▸ Passage provided:
[Start of Attachment]

In this study, each analytical sequence began with a method blank followed by an ICV. After every set of 20 samples, a CCV and an additional method blank were analyzed. This sequence was repeated in the same pattern for the duration of the batch, as required by the batch size.

For batch acceptance criteria, QC samples were required to be within ±30% of their designated concentrations. MB were evaluated to confirm that carryover remained below the LOQ. The accuracy and stability of calibration standards were verified using ICV and CCV samples, which were expected to demonstrate recoveries within the range of 70–130%.

Method Verification and Validation

A verification study was carried out in three phases. Linearity and calibration range were established in the first phase through correlation coefficients (R²), LOD, LOQ, and measurement uncertainty values. These values are compared against the acceptance criteria set by DHSS.

Accuracy and precision of the method were evaluated in the second phase by matrix spiked replicates across representative matrix classes, and the results were evaluated and compared with acceptance criteria set by DHSS.

In third phase, robustness was performed by different laboratory personnel and verified through LQC results and unknown samples. Results were evaluated and compared with acceptance criteria set by DHSS.

The acceptance criteria per DHSS:

1) The calibration curves should be generated from a minimum of five calibration points with the correlation coefficient (R²) ≥ 0.990.

2) Experimentally derived LOD and LOQ values for each analyte should be based on minimum seven replicates and should be below Missouri state regulatory limits (5 ppm).

3) Accuracy and precision are measured by % recovery and should be within 70% to 130% for QC standards as well as for matrix (spiked).

4) Also, QC samples should be ±30% recovery on all matrix spiked recovery QC, ICV, and CCV samples.

5) QC replicates should be less than or equal to 30% relative percent difference (RPD).

[End of Attachment]

According to the method verification passage, which values were used in the first phase of the verification study to establish linearity and calibration range? List each one. Answer using only the method verification passage.

▸ Data block:

[Start of Attachment]

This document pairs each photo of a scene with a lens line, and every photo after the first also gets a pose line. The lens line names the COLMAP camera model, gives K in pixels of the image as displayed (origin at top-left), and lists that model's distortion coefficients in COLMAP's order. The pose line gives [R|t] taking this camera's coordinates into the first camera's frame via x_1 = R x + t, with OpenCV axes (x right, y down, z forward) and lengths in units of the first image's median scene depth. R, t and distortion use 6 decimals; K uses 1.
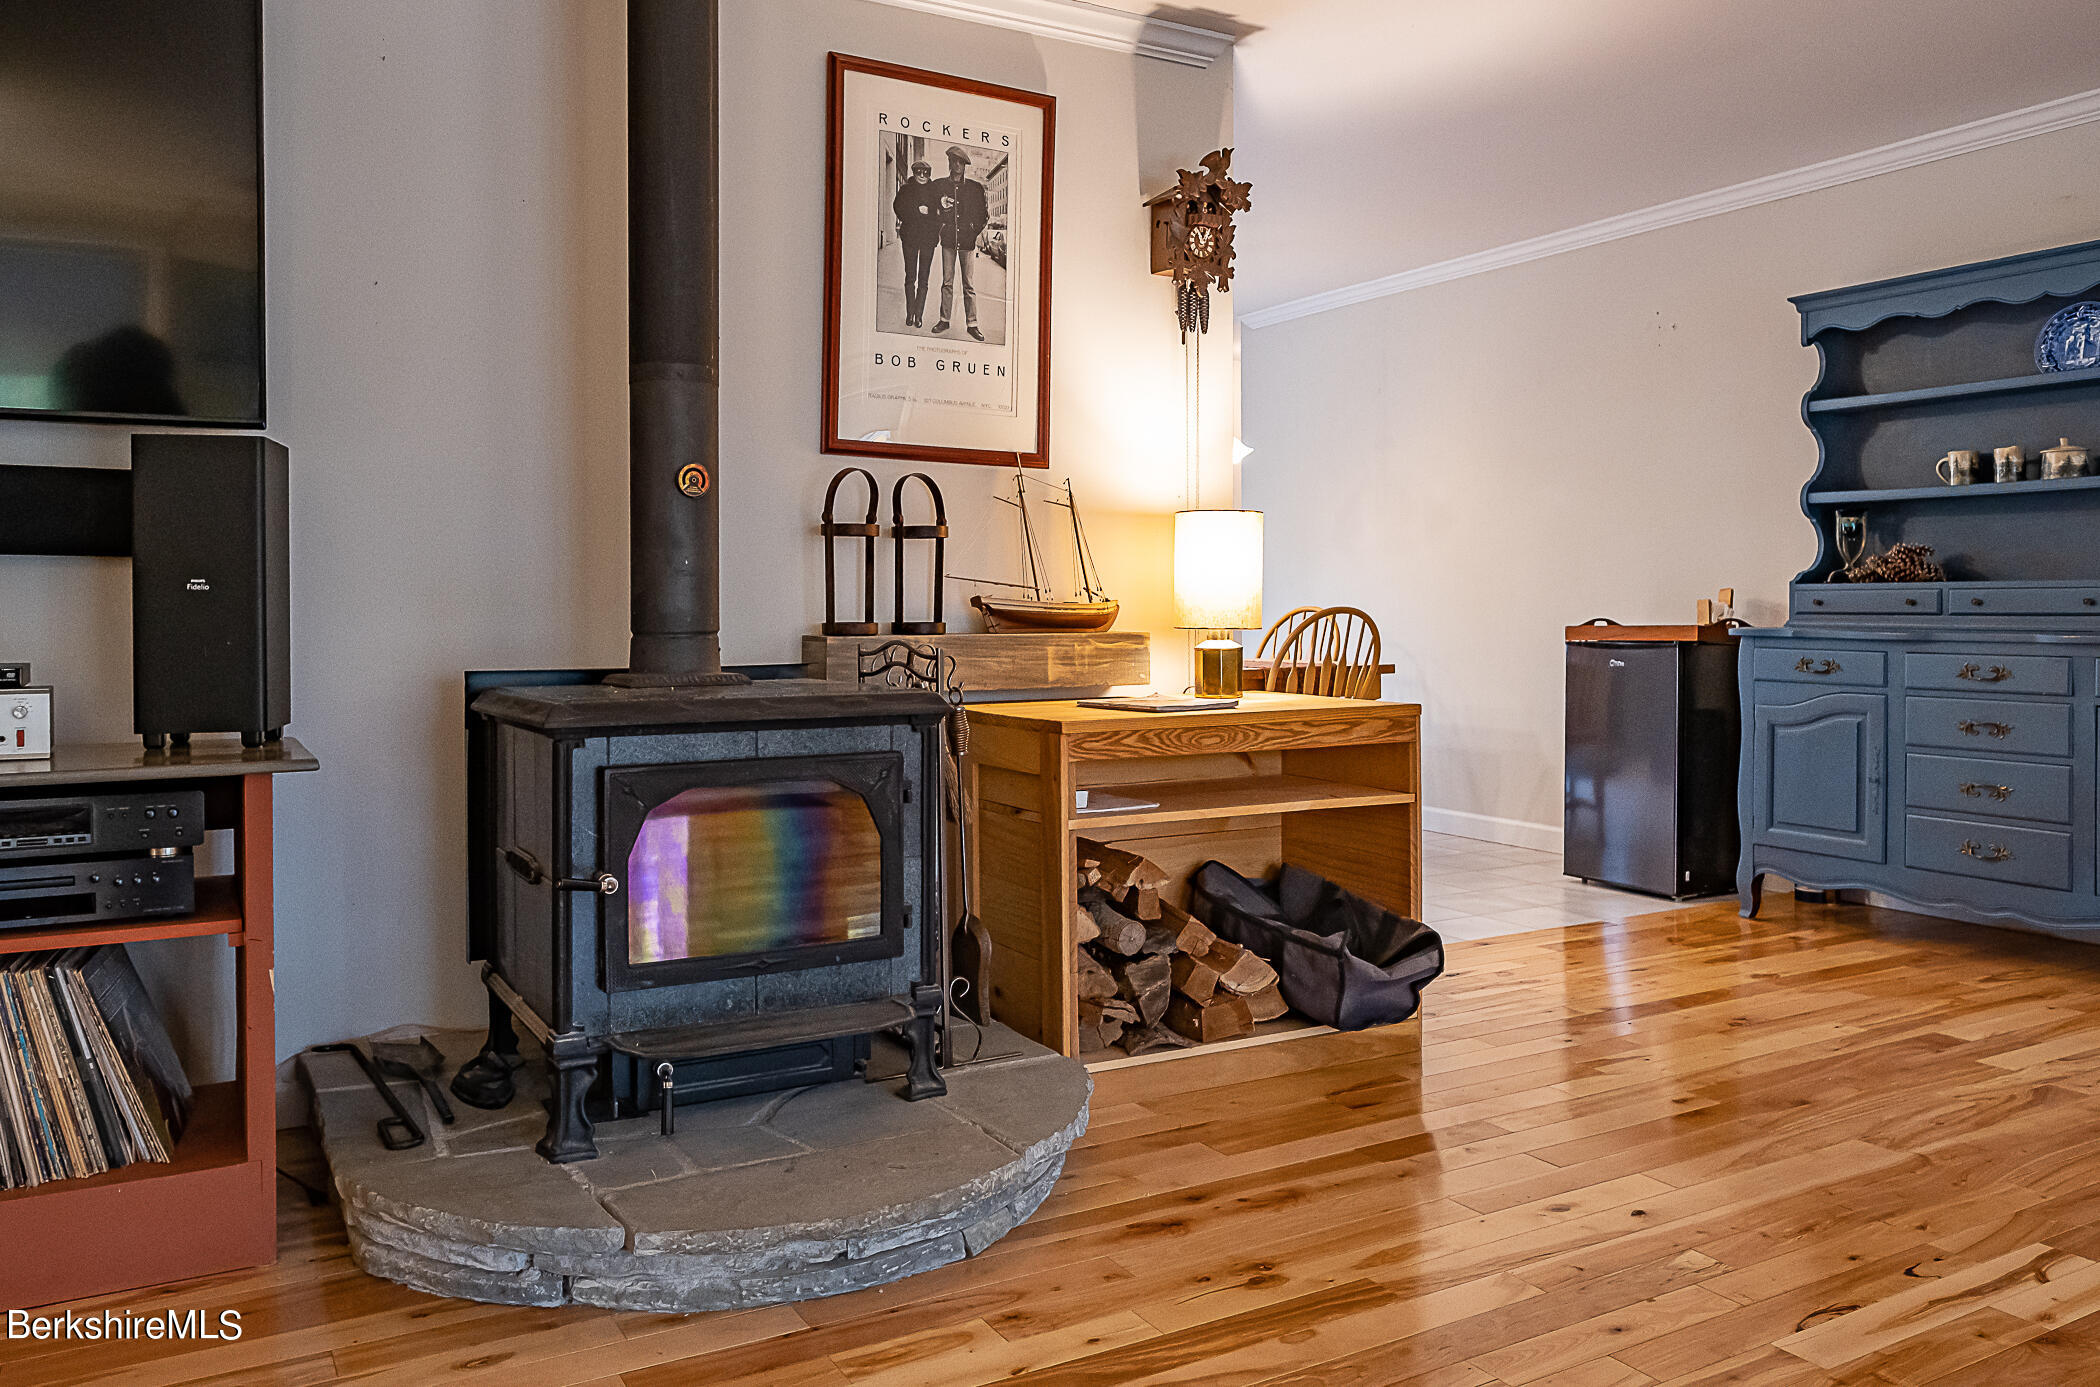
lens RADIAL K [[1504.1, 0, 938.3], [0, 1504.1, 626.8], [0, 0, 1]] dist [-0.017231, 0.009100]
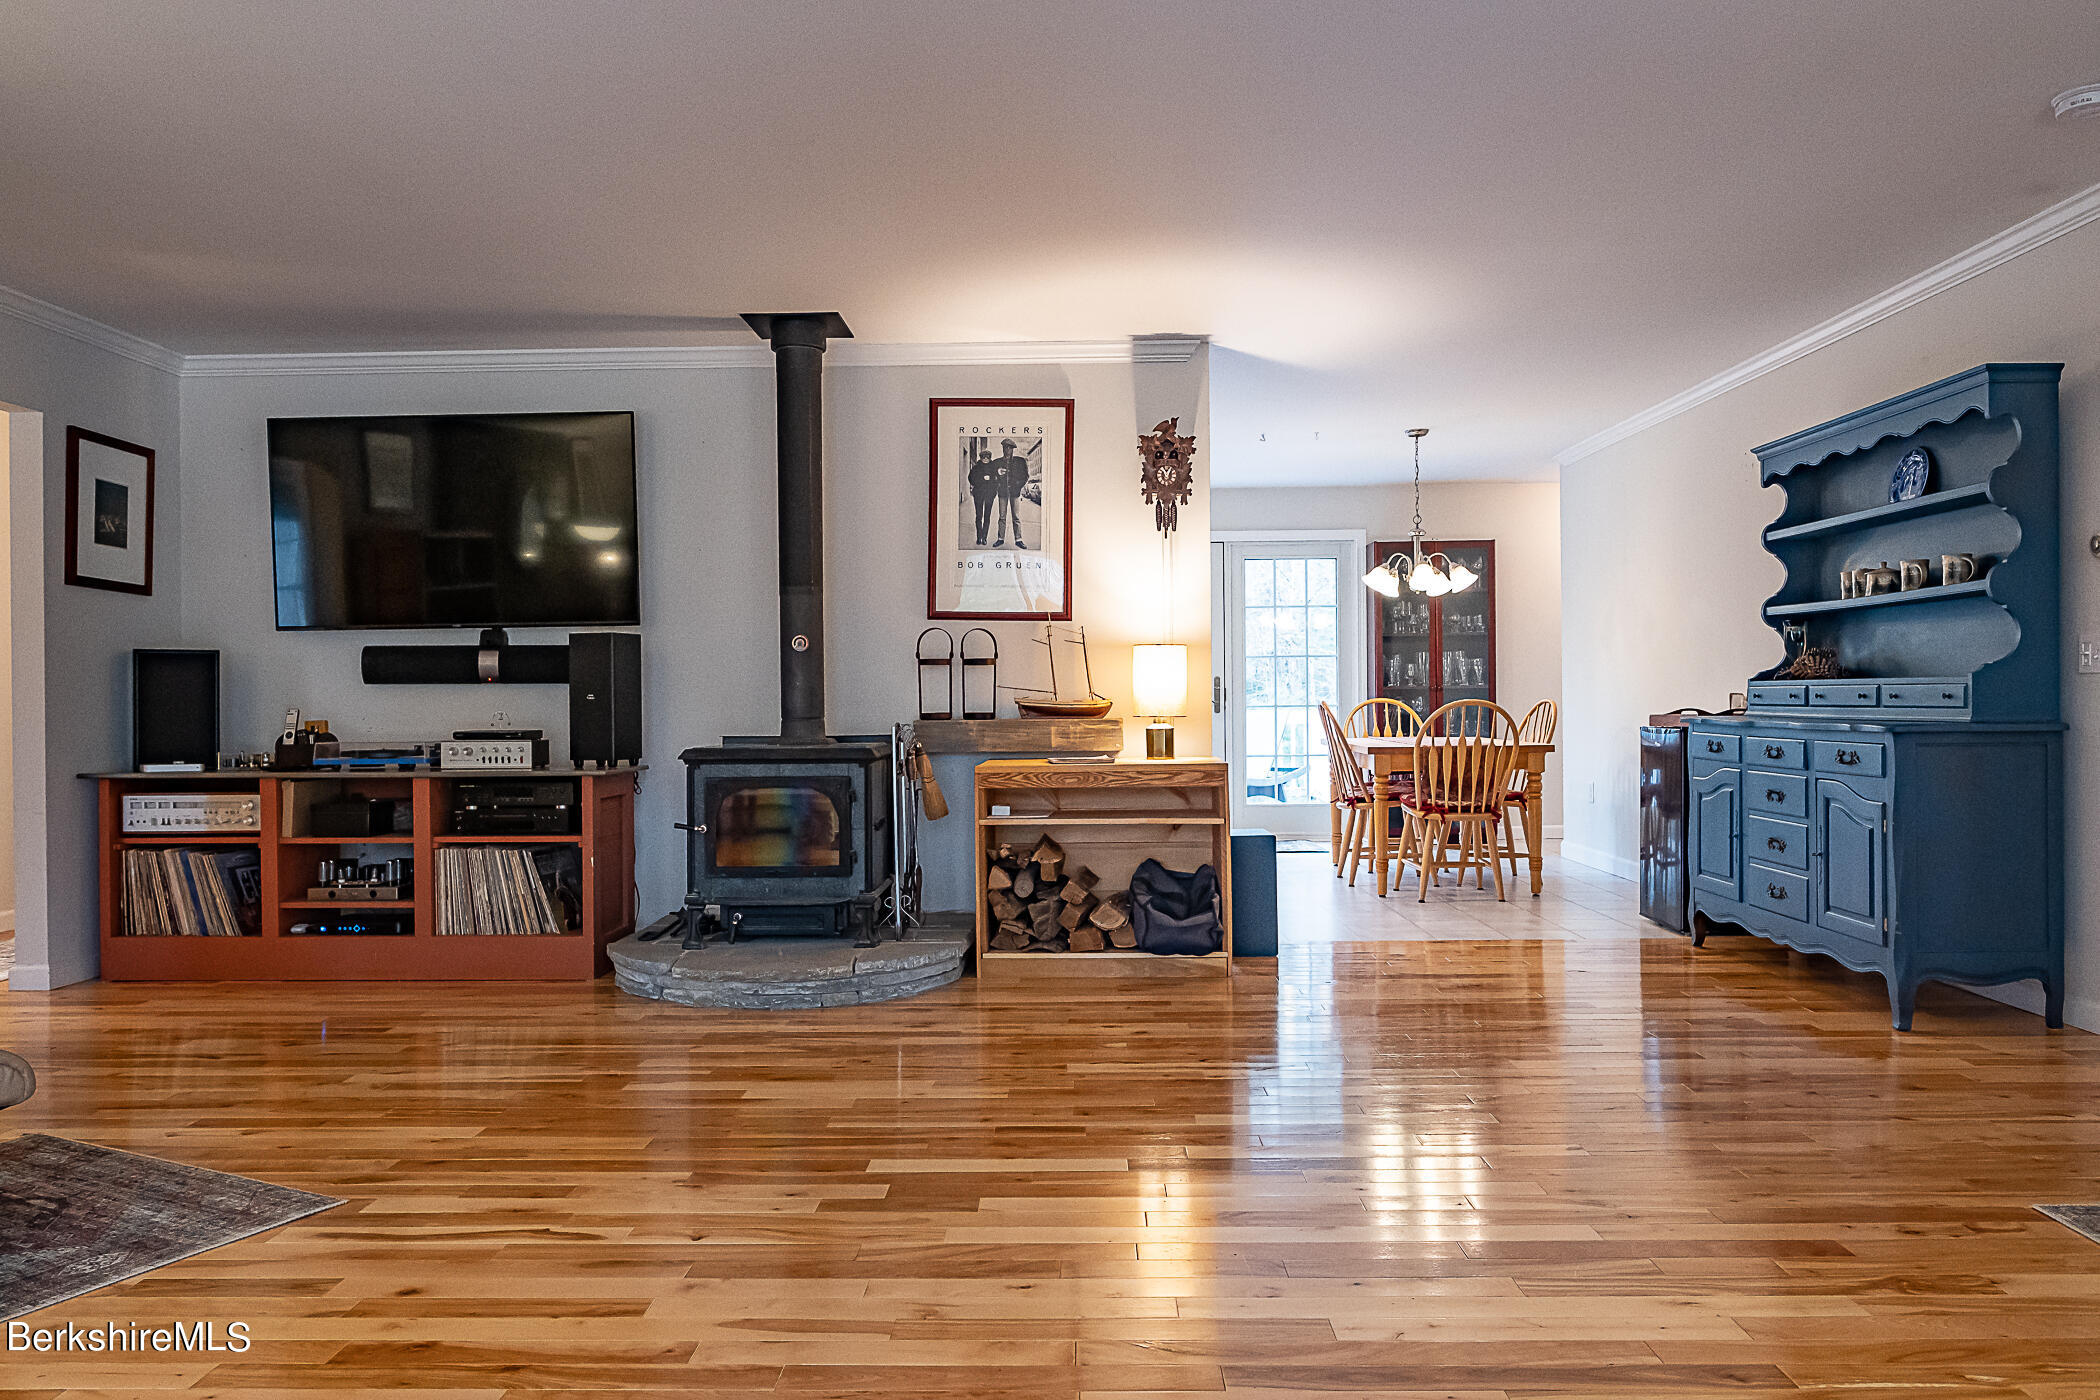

[End of Attachment]

▸ Exercise output:
- Correlation coefficients (R²)
- LOD
- LOQ
- Measurement uncertainty values